Abstract:
This work is based on the observation that languages for two seemingly distant
domains are closely related. Orthogonal query languages based on comprehension
syntax admit various forms of query nesting to construct nested query results
and express complex predicates. Languages for nested data parallelism allow to
nest parallel iterators and thereby admit the parallel evaluation of
computations that are themselves parallel. Both kinds of languages center around
the application of side-effect-free functions to each element of a collection.
The motivation for this work is the seamless integration of relational database
queries with programming languages. In frameworks for language-integrated
database queries, a host language's native collection-programming API is used
to express queries. To mediate between native collection programming and
relational queries, we define an expressive, orthogonal query calculus that
supports nesting and order. The challenge of query flattening is to translate
this calculus to bundles of efficient relational queries restricted to flat,
unordered multisets. Prior approaches to query flattening either support only
query languages that lack in expressiveness or employ a complex, monolithic
translation that is hard to comprehend and generates inefficient code that is
hard to optimize.
To improve on those approaches, we draw on the similarity to nested data
parallelism. Blelloch's flattening transformation is a static program
transformation that translates nested data parallelism to flat data parallel
programs over flat arrays. Based on the flattening transformation, we describe a
pipeline of small, comprehensible lowering steps that translates our nested
query calculus to a bundle of relational queries. The pipeline is based on a
number of well-defined intermediate languages. Our translation adopts the key
concepts of the flattening transformation but is designed with specifics of
relational query processing in mind.
Based on this translation, we revisit all aspects of query flattening. Our
translation is fully compositional and can translate any term of the input
language. Like prior work, the translation by itself produces inefficient code
due to compositionality that is not fit for execution without optimization. In
contrast to prior work, we show that query optimization is orthogonal to
flattening and can be performed before flattening. We employ well-known work on
logical query optimization for nested query languages and demonstrate that this
body of work integrates well with our approach.

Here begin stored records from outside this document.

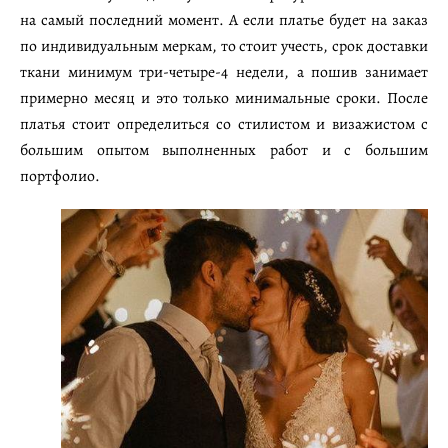
на самый последний момент. А если платье будет на заказ
по индивидуальным меркам, то стоит учесть, срок доставки
ткани минимум три-четыре-4 недели, а пошив занимает
примерно месяц и это только минимальные сроки. После
платья стоит определиться со стилистом и визажистом с
большим опытом выполненных работ и с большим
портфолио.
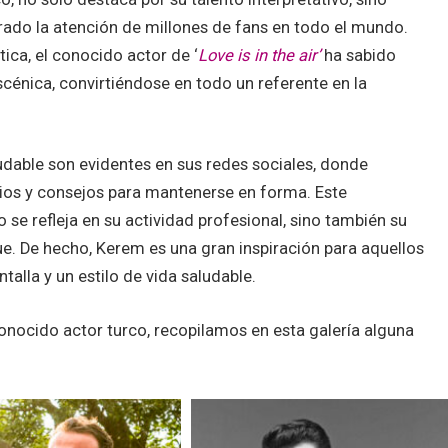
rado la atención de millones de fans en todo el mundo.
ica, el conocido actor de ‘
Love is in the air’
ha sabido
escénica, convirtiéndose en todo un referente en la
aludable son evidentes en sus redes sociales, donde
ios y consejos para mantenerse en forma. Este
 se refleja en su actividad profesional, sino también su
ue. De hecho, Kerem es una gran inspiración para aquellos
ntalla y un estilo de vida saludable.
onocido actor turco, recopilamos en esta galería alguna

Furthermore, we describe an improved encoding of ordered and nested collections
in terms of flat, unordered multisets. Our approach emits idiomatic relational
queries in which the effort required to maintain the non-relational semantics of
the source language (order and nesting) is minimized.
A set of experiments provides evidence that our approach to query flattening can
handle complex, list-based queries with nested results and nested intermediate
data well. We apply our approach to a number of flat and nested benchmark
queries and compare their runtime with hand-written SQL queries. In these
experiments, our SQL code generated from a list-based nested query language
usually performs as well as hand-written queries.